Exercise data »
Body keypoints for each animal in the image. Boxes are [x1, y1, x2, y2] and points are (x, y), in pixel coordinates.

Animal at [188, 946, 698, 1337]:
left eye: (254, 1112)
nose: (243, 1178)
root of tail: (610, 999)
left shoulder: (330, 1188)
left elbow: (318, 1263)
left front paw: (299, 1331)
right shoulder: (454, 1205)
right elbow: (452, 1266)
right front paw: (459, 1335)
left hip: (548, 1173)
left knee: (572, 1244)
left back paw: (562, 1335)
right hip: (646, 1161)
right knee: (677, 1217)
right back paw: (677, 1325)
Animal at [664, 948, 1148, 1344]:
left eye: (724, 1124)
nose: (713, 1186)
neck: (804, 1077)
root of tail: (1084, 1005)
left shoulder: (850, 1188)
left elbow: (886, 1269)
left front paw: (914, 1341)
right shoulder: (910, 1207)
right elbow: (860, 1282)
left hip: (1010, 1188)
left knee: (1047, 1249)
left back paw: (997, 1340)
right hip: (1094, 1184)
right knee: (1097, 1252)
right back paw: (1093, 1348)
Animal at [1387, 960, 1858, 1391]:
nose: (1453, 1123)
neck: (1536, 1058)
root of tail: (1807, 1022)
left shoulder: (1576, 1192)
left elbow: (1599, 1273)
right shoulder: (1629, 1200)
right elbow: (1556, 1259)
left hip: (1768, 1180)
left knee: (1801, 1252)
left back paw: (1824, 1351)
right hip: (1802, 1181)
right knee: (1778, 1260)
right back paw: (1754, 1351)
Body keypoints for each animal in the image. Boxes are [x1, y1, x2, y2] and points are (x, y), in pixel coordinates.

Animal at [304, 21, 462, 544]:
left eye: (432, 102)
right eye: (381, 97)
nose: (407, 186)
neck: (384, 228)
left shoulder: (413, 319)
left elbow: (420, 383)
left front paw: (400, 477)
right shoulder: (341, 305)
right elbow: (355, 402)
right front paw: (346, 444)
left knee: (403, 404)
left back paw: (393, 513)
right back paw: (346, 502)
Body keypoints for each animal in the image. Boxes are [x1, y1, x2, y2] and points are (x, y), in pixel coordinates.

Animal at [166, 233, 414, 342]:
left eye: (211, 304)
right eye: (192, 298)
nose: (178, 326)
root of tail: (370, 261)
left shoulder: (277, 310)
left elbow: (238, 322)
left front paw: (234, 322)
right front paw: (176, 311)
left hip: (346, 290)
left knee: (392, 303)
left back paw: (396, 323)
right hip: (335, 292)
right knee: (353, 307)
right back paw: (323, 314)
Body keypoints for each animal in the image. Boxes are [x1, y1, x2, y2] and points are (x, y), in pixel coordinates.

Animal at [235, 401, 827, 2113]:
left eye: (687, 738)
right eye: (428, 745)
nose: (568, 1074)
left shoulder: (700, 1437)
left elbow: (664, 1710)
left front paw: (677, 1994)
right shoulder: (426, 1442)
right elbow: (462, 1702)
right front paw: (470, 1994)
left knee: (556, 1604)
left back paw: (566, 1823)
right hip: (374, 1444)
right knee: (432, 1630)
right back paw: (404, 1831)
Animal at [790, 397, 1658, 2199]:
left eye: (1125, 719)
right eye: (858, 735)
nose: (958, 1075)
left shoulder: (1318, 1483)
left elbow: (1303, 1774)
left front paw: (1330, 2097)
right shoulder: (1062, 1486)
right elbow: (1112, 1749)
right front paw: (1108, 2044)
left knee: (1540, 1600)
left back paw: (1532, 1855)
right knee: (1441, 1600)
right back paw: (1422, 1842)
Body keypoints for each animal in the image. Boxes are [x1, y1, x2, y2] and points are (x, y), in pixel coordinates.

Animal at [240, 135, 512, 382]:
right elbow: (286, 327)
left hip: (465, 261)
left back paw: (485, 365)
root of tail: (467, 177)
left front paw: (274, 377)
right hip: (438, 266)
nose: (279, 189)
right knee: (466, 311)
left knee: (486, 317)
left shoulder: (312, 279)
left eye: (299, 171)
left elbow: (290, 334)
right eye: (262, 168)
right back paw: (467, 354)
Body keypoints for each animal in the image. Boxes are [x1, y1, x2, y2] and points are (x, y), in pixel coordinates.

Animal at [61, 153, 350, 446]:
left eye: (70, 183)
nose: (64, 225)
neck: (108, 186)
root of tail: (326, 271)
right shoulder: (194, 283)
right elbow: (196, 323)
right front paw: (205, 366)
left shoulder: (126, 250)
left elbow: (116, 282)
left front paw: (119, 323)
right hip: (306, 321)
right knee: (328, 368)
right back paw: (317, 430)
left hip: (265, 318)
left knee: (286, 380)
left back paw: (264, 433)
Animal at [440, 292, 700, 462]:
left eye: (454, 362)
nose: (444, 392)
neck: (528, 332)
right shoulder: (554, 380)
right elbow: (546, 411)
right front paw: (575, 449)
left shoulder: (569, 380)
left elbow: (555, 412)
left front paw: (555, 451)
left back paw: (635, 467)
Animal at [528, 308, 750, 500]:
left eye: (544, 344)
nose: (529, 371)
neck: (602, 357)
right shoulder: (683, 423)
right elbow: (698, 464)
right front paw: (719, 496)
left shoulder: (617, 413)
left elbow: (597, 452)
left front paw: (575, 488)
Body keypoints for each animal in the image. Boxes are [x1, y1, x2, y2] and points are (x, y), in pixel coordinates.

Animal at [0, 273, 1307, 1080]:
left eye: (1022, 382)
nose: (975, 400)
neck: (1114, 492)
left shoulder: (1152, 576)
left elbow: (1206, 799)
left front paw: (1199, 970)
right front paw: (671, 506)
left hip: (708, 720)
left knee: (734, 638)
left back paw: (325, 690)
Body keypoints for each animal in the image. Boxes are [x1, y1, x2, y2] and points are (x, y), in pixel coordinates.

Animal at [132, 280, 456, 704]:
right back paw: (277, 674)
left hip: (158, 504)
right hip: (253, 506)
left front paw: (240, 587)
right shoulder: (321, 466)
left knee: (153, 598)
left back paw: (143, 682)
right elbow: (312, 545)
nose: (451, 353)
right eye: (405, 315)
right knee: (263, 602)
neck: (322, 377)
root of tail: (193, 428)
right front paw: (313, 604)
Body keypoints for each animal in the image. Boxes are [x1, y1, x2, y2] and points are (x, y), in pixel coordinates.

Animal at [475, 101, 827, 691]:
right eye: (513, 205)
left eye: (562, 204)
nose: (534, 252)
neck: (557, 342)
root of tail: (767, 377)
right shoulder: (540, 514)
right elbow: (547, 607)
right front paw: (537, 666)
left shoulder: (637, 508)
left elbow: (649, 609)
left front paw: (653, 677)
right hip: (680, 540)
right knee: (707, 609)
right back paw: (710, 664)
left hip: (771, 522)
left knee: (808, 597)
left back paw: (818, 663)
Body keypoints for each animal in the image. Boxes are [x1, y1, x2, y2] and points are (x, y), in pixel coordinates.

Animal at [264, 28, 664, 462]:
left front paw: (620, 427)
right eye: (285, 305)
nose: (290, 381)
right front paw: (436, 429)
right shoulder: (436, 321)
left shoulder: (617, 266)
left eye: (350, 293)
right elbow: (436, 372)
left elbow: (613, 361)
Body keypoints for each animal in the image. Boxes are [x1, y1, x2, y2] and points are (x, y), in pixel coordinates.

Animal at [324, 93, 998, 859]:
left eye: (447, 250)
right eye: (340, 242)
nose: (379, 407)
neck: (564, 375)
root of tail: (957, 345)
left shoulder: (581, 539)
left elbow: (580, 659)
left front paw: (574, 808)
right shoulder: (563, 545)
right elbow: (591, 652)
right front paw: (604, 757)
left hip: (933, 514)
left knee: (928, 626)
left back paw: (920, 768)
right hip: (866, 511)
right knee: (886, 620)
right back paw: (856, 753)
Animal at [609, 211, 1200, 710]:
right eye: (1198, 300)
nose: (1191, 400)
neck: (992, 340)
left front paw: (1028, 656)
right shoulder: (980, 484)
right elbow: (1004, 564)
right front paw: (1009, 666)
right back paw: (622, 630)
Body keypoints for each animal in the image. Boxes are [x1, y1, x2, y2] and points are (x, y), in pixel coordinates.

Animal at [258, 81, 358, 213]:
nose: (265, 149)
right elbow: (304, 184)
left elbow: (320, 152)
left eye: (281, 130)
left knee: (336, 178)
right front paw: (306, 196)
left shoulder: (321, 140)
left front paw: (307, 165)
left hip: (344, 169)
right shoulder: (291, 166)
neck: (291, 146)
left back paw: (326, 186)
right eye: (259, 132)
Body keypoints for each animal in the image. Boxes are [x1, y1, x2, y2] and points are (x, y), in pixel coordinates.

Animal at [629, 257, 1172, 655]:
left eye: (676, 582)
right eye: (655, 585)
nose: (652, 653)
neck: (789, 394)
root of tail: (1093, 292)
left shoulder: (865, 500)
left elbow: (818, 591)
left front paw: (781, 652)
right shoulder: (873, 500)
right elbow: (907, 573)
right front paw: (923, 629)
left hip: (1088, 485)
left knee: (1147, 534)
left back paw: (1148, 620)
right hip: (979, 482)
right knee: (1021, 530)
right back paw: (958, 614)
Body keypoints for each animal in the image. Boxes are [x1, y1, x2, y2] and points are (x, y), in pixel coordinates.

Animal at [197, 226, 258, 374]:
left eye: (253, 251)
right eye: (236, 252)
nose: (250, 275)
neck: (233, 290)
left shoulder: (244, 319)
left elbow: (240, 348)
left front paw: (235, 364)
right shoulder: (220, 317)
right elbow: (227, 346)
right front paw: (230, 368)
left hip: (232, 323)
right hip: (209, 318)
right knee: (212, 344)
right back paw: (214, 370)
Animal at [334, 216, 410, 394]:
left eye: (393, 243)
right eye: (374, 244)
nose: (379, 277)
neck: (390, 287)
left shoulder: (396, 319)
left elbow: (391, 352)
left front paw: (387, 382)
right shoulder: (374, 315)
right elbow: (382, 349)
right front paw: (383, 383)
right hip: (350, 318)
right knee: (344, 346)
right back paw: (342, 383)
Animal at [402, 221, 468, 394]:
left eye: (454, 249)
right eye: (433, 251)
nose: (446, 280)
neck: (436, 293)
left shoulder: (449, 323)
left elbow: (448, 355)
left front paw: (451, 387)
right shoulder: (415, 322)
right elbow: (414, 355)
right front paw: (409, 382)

Work order »
Copy out the listing above, line by line and exactly, from its first line to the line holding "left back paw: (562, 1335)", inclusive.

Answer box »
Body keypoints for each animal in the image. Boxes are [x1, y1, x2, y2] and points are (x, y), in pixel coordinates.

Animal at [188, 946, 698, 1337]:
left eye: (254, 1112)
nose: (243, 1178)
root of tail: (610, 999)
left shoulder: (330, 1188)
left elbow: (318, 1263)
left front paw: (299, 1331)
right shoulder: (454, 1205)
right elbow: (452, 1266)
right front paw: (459, 1335)
left hip: (548, 1173)
left knee: (572, 1244)
left back paw: (562, 1335)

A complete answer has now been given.